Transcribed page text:
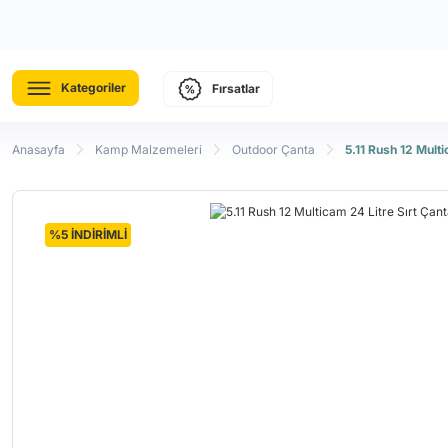
Kategoriler
Fırsatlar
Anasayfa
Kamp Malzemeleri
Outdoor Çanta
5.11 Rush 12 Multi
%5 İNDİRİMLİ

* **REQUIREMENT**
Reproduce every line of text in the listing above, keeping each one word for word and leaving out the pictures.

* **ANSWER SECTION**
Kategoriler
Fırsatlar
Anasayfa
Kamp Malzemeleri
Outdoor Çanta
5.11 Rush 12 Multi
%5 İNDİRİMLİ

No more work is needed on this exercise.